## TEXTE D'ÉTUDE
« Trump considère qu’un sujet anxiogène comme l’immigration est efficace »
« Trump considère qu’un sujet anxiogène comme l’immigration est efficace »
Le correspondant du « Monde » à Washington, Gilles Paris, a répondu à vos questions sur la politique migratoire de Donald Trump et ses conséquences.
Le correspondant du Monde à Washington, Gilles Paris, a répondu, mercredi 20 juin, lors d’un tchat à vos questions sur la politique migratoire de Donald Trump et ses conséquences.
Candyd : Pouvez-vous nous rappeler quelle est la situation politique et sociale au Mexique ? Il y aurait des personnes demandant asile et les autres ? Que fuient ces familles pour prendre de tels risques avec leurs enfants ?
Gilles Paris : Par définition, il n’existe pas de chiffres pour l’immigration illégale. On peut tout de même tirer quelques enseignements des arrestations à la frontière, qui en sont un miroir.
Contrairement à ce que laisse entendre Donald Trump, ces arrestations sont aujourd’hui bien inférieures aux pics constatés en 2000 et en 2004. A l’époque, les ressortissants mexicains constituaient la majorité écrasante de cette immigration illégale. Ce n’est plus le cas aujourd’hui. Les sans-papiers qui franchissent aujourd’hui la frontière viennent moins du Mexique que de pays d’Amérique centrale – Salvador, Honduras, Guatemala – où les violences et la pauvreté sont endémiques.
Eirikr : Selon vous, le Congrès est-il susceptible de plier devant cet odieux chantage ?

## Enregistrements conservés
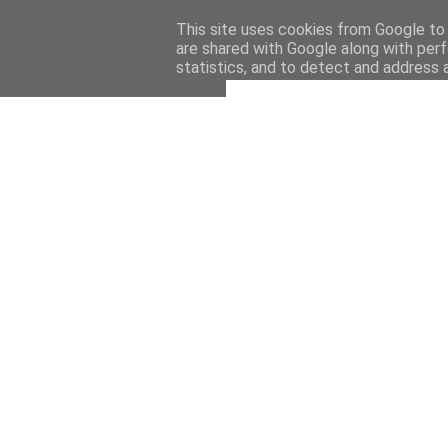
This site uses cookies from Google to d
are shared with Google along with perf
statistics, and to detect and address 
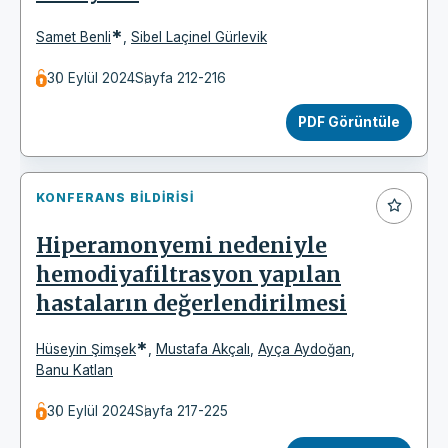
*
Samet Benli
,
Sibel Laçinel Gürlevik
30 Eylül 2024
Sayfa 212-216
PDF Görüntüle
KONFERANS BILDIRISI
Hiperamonyemi nedeniyle
hemodiyafiltrasyon yapılan
hastaların değerlendirilmesi
*
Hüseyin Şimşek
,
Mustafa Akçalı
,
Ayça Aydoğan
,
Banu Katlan
30 Eylül 2024
Sayfa 217-225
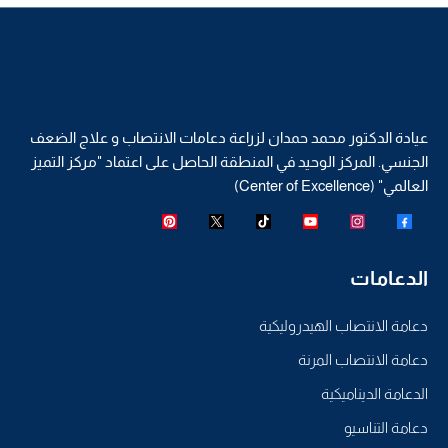
عيادة الدكتور محمد حمدان لزراعة دعامات الانتصاب و علاج الضعف
الجنسي. المركز الوحيد في المنطقة الحاصل على اعتماد "مركز التميز
العالمي" (Center of Excellence)
الدعامات
دعامة الانتصاب الهيدروليكية
دعامة الانتصاب المرنة
الدعامة الديناميكية
دعامة التناسيو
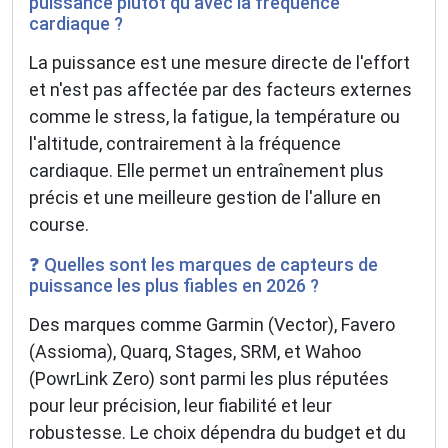
puissance plutôt qu'avec la fréquence
cardiaque ?
La puissance est une mesure directe de l'effort
et n'est pas affectée par des facteurs externes
comme le stress, la fatigue, la température ou
l'altitude, contrairement à la fréquence
cardiaque. Elle permet un entraînement plus
précis et une meilleure gestion de l'allure en
course.
❓ Quelles sont les marques de capteurs de
puissance les plus fiables en 2026 ?
Des marques comme Garmin (Vector), Favero
(Assioma), Quarq, Stages, SRM, et Wahoo
(PowrLink Zero) sont parmi les plus réputées
pour leur précision, leur fiabilité et leur
robustesse. Le choix dépendra du budget et du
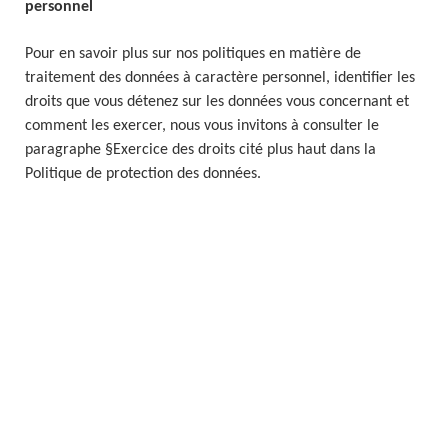
personnel
Pour en savoir plus sur nos politiques en matière de
traitement des données à caractère personnel, identifier les
droits que vous détenez sur les données vous concernant et
comment les exercer, nous vous invitons à consulter le
paragraphe §Exercice des droits cité plus haut dans la
Politique de protection des données.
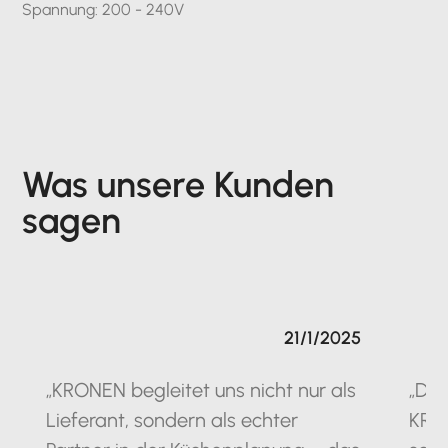
Spannung: 200 - 240V
Was unsere Kunden
sagen
21/1/2025
„KRONEN begleitet uns nicht nur als
„Die
Lieferant, sondern als echter
KRO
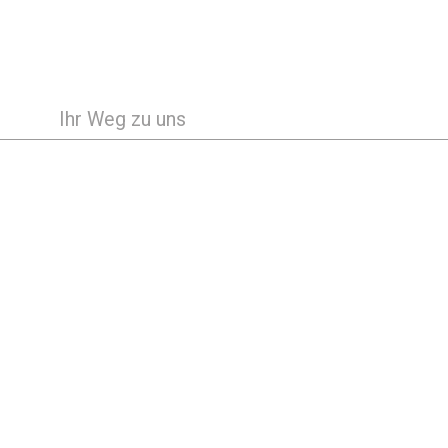
Ihr Weg zu uns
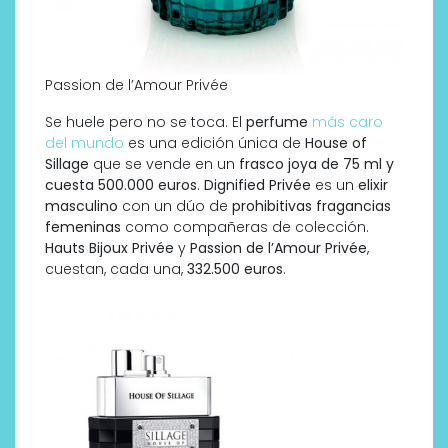
Passion de l’Amour Privée
Se huele pero no se toca. El
perfume
más caro
del mundo
es una edición única de
House of
Sillage
que se vende en un
frasco joya de 75 ml y
cuesta 500.000 euros
.
Dignified Privée
es un
elixir
masculino
con un dúo de
prohibitivas fragancias
femeninas
como compañeras de colección.
Hauts Bijoux Privée
y
Passion de l’Amour Privée
,
cuestan, cada una,
332.500 euros
.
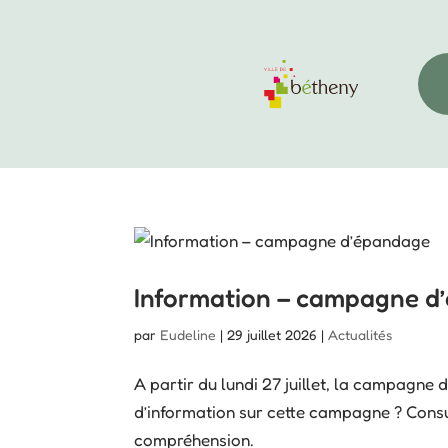
Information – campagne d
par
Eudeline
|
29 juillet 2026
|
Actualités
A partir du lundi 27 juillet, la campagne
d’information sur cette campagne ? Cons
compréhension.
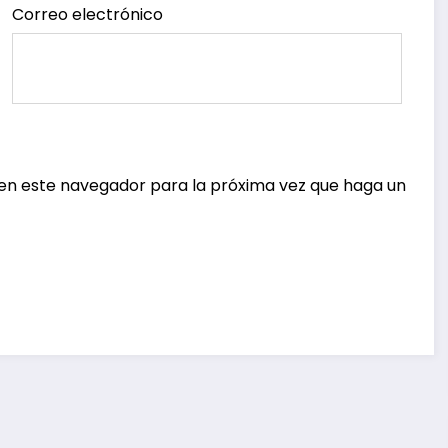
Correo electrónico
 en este navegador para la próxima vez que haga un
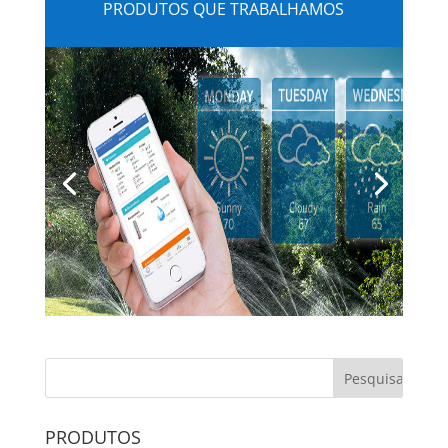
PRODUTOS QUE TRABALHAMOS
PRODUTOS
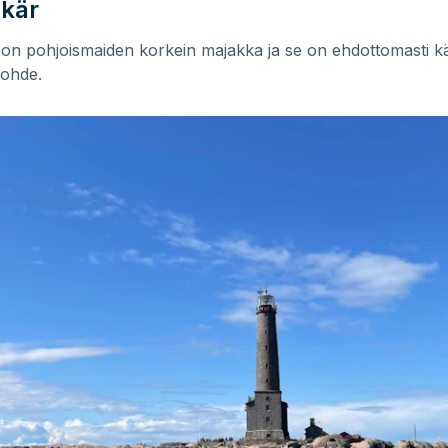
kär
on pohjoismaiden korkein majakka ja se on ehdottomasti k
kohde.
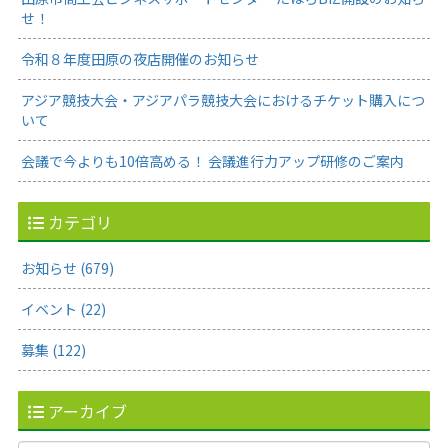
せ！
令和８年度田原の夜店開催のお知らせ
アジア競技大会・アジアパラ競技大会におけるチケット購入につ
いて
会議で今よりも10倍高める！ 会議進行力アップ研修のご案内
カテゴリ
お知らせ (679)
イベント (22)
募集 (122)
アーカイブ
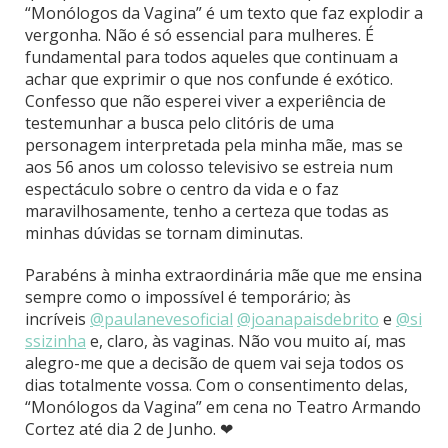
“Monólogos da Vagina” é um texto que faz explodir a
vergonha. Não é só essencial para mulheres. É
fundamental para todos aqueles que continuam a
achar que exprimir o que nos confunde é exótico.
Confesso que não esperei viver a experiência de
testemunhar a busca pelo clitóris de uma
personagem interpretada pela minha mãe, mas se
aos 56 anos um colosso televisivo se estreia num
espectáculo sobre o centro da vida e o faz
maravilhosamente, tenho a certeza que todas as
minhas dúvidas se tornam diminutas.
Parabéns à minha extraordinária mãe que me ensina
sempre como o impossível é temporário; às
incríveis
@paulanevesoficial
@joanapaisdebrito
e
@si
ssizinha
e, claro, às vaginas. Não vou muito aí, mas
alegro-me que a decisão de quem vai seja todos os
dias totalmente vossa. Com o consentimento delas,
“Monólogos da Vagina” em cena no Teatro Armando
Cortez até dia 2 de Junho. ❤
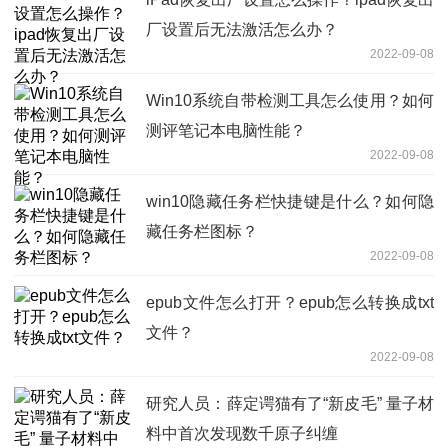
厂设置后无法激活怎么办？
2022-09-08
Win10系统自带检测工具怎么使用？如何
测评笔记本电脑性能？
2022-09-08
win10隐藏任务栏快捷键是什么？如何隐
藏任务栏图标？
2022-09-08
epub文件怎么打开？epub怎么转换成txt
文件？
2022-09-08
研究人员：薛定谔猫有了“新皮毛” 量子材
料中首次发现数千原子纠缠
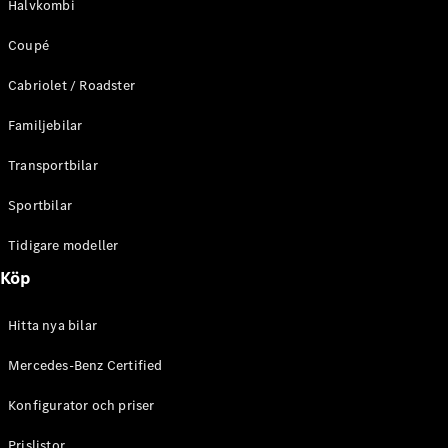
Halvkombi
C-Klass
Kombi All-
Coupé
Terrain
E-Klass
Cabriolet / Roadster
Kombi
E-Klass
Familjebilar
Kombi All-
Terrain
Transportbilar
Sportbilar
Konfigurator
Mercedes-
Tidigare modeller
Benz Online
Köp
Store
Halvkombi
Hitta nya bilar
Mercedes-Benz Certified
Konfigurator och priser
A-Klass
Prislistor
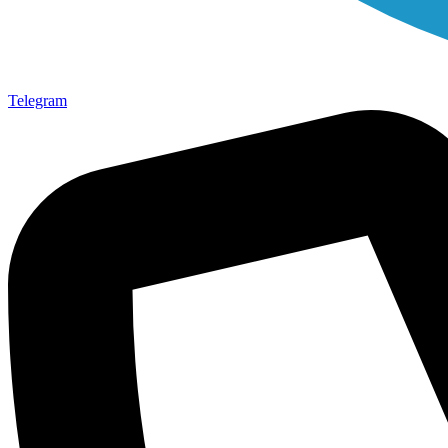
Telegram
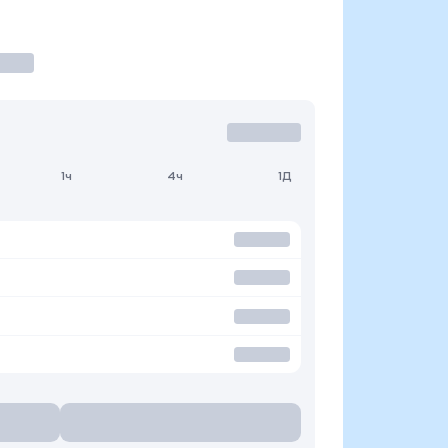
1ч
4ч
1Д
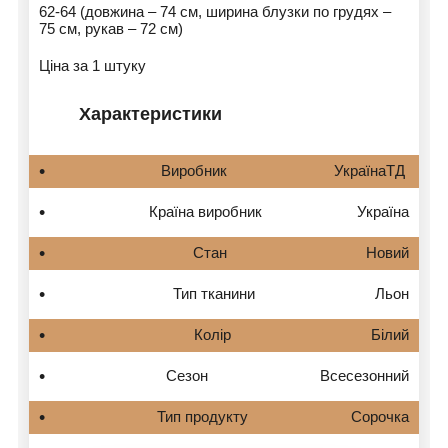
62-64 (довжина – 74 см, ширина блузки по грудях –
75 см, рукав – 72 см)
Ціна за 1 штуку
Характеристики
Виробник
УкраїнаТД
Країна виробник
Україна
Стан
Новий
Тип тканини
Льон
Колір
Білий
Сезон
Всесезонний
Тип продукту
Сорочка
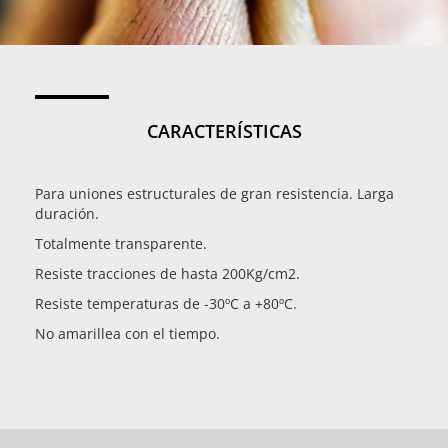
CARACTERÍSTICAS
Para uniones estructurales de gran resistencia. Larga
duración.
Totalmente transparente.
Resiste tracciones de hasta 200Kg/cm2.
Resiste temperaturas de -30ºC a +80ºC.
No amarillea con el tiempo.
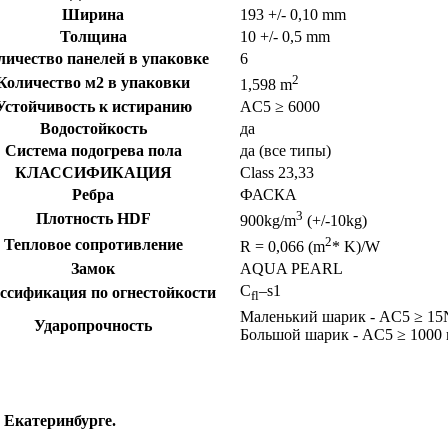
Ширина
193
+/- 0,10 mm
Толщина
10
+/- 0,5 mm
личество панелей в упаковке
6
2
Количество м2 в упаковки
1,598 m
Устойчивость к истиранию
AC5 ≥ 6000
Водостойкость
да
Система подогрева пола
да (все типы)
КЛАССИФИКАЦИЯ
Class 23,33
Ребра
ФАСКА
3
Плотность HDF
900kg/m
(+/-10kg)
2
Тепловое сопротивление
R = 0,066 (m
* K)/W
Замок
AQUA PEARL
C
–s1
ссификация по огнестойкости
fl
Маленький шарик - AC5 ≥ 1
Ударопрочность
Большой шарик - AC5 ≥ 1000
 Екатеринбурге.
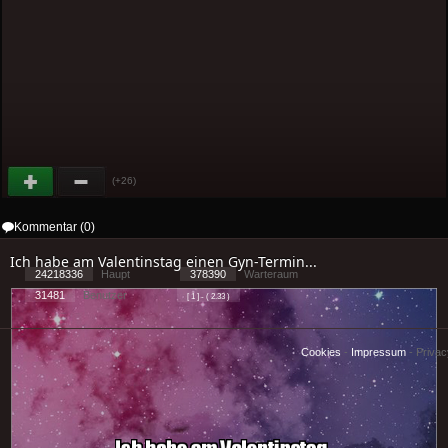
(+26)
Kommentar (0)
Ich habe am Valentinstag einen Gyn-Termin...
24218336
Haupt
378390
Warteraum
31481
Benutzer
[ 1 ] - ( 2.33 )
Cookies
-
Impressum
-
Priva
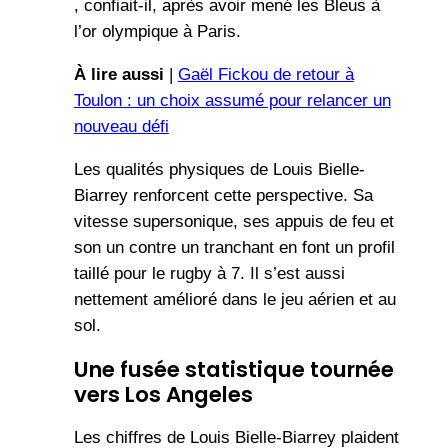
, confiait-il, après avoir mené les Bleus à
l’or olympique à Paris.
À lire aussi
|
Gaël Fickou de retour à
Toulon : un choix assumé pour relancer un
nouveau défi
Les qualités physiques de Louis Bielle-
Biarrey renforcent cette perspective. Sa
vitesse supersonique, ses appuis de feu et
son un contre un tranchant en font un profil
taillé pour le rugby à 7. Il s’est aussi
nettement amélioré dans le jeu aérien et au
sol.
Une fusée statistique tournée
vers Los Angeles
Les chiffres de Louis Bielle-Biarrey plaident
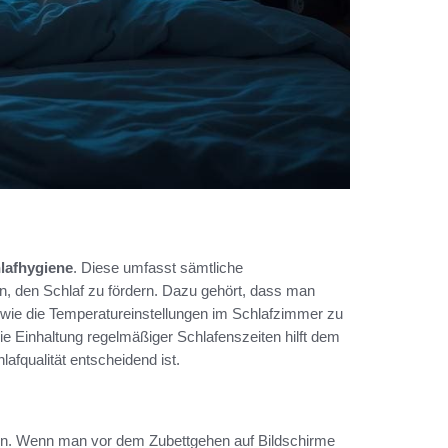
lafhygiene
. Diese umfasst sämtliche
, den Schlaf zu fördern. Dazu gehört, dass man
owie die Temperatureinstellungen im Schlafzimmer zu
Die Einhaltung regelmäßiger Schlafenszeiten hilft dem
afqualität entscheidend ist.
en. Wenn man vor dem Zubettgehen auf Bildschirme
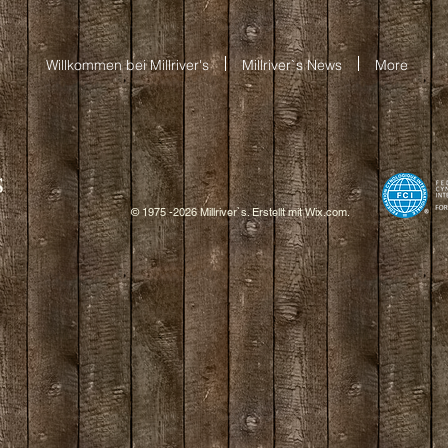
Willkommen bei Millriver's
Millriver`s News
More
S
© 1975 -2026 Millriver`s. Erstellt mit
W
ix.com.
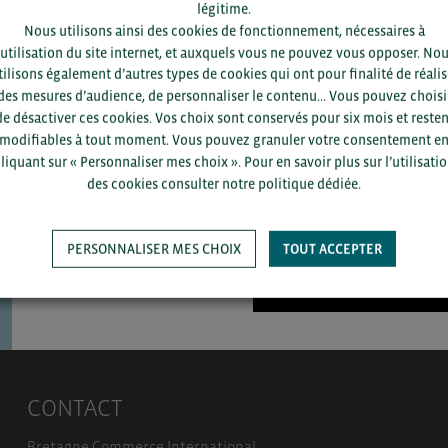
légitime.
Nous utilisons ainsi des cookies de fonctionnement, nécessaires à
’utilisation du site internet, et auxquels vous ne pouvez vous opposer. No
tilisons également d’autres types de cookies qui ont pour finalité de réalis
Pour voir les contacts, merc
des mesures d’audience, de personnaliser le contenu... Vous pouvez choisi
département et votre secte
de désactiver ces cookies. Vos choix sont conservés pour six mois et resten
modifiables à tout moment. Vous pouvez granuler votre consentement e
liquant sur « Personnaliser mes choix ». Pour en savoir plus sur l’utilisati
des cookies consulter notre politique dédiée.
PERSONNALISER MES CHOIX
TOUT ACCEPTER
SAUVEGARDER
CONTACT
Bretagne Commerce International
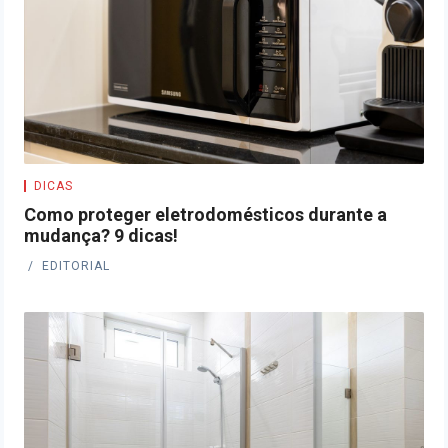
DICAS
Como proteger eletrodomésticos durante a
mudança? 9 dicas!
EDITORIAL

## TÂCHE A
Relevez, s'il vous plaît, tous les pays nommés dans le tchat sur la politique migratoire de Trump.
## TÂCHE B
Prolongez le tchat sur la politique migratoire de Trump à partir du point où il s'interrompt.

## RÉPONSE RÉDIGÉE A
Mexique, Salvador, Honduras, Guatemala

## RÉPONSE RÉDIGÉE B
Donald Trump a déjà tenté d’instrumentaliser une catégorie de migrants pour faire adopter par le Congrès une politique migratoire très restrictive. Il s’agit des sans-papiers arrivés enfants aux Etats-Unis et qu’il a privés en septembre d’un statut temporaire (les « Dreamers »). Mais sa manœuvre n’a pas fonctionné.
Le président des Etats-Unis ne cesse de mettre en cause le Parti démocrate mais ce sont plutôt les divisions internes républicaines qui empêchent toute avancée sur le sujet. On l’a vu en février lorsque les demandes de Donald Trump n’ont même pas réuni la totalité des voix républicaines au Sénat alors que la très courte majorité du Grand Old Party dans la haute assemblée rendait de toute façon indispensable un apport de voix démocrates.
Actuellement, ces divisions républicaines sont illustrées par deux projets de loi examinés à la Chambre des représentants, un premier très radical et un second plus modéré. Rien ne dit que l’un ou l’autre pourrait être adopté. De plus, le chef de la majorité républicaine au Sénat, Mitch McConnell, qui est maître de l’ordre du jour, a semblé écarter à la fin du mois de mai le moindre vote sur des projets concernant l’immigration venus de la Chambre, échaudé par l’échec de février.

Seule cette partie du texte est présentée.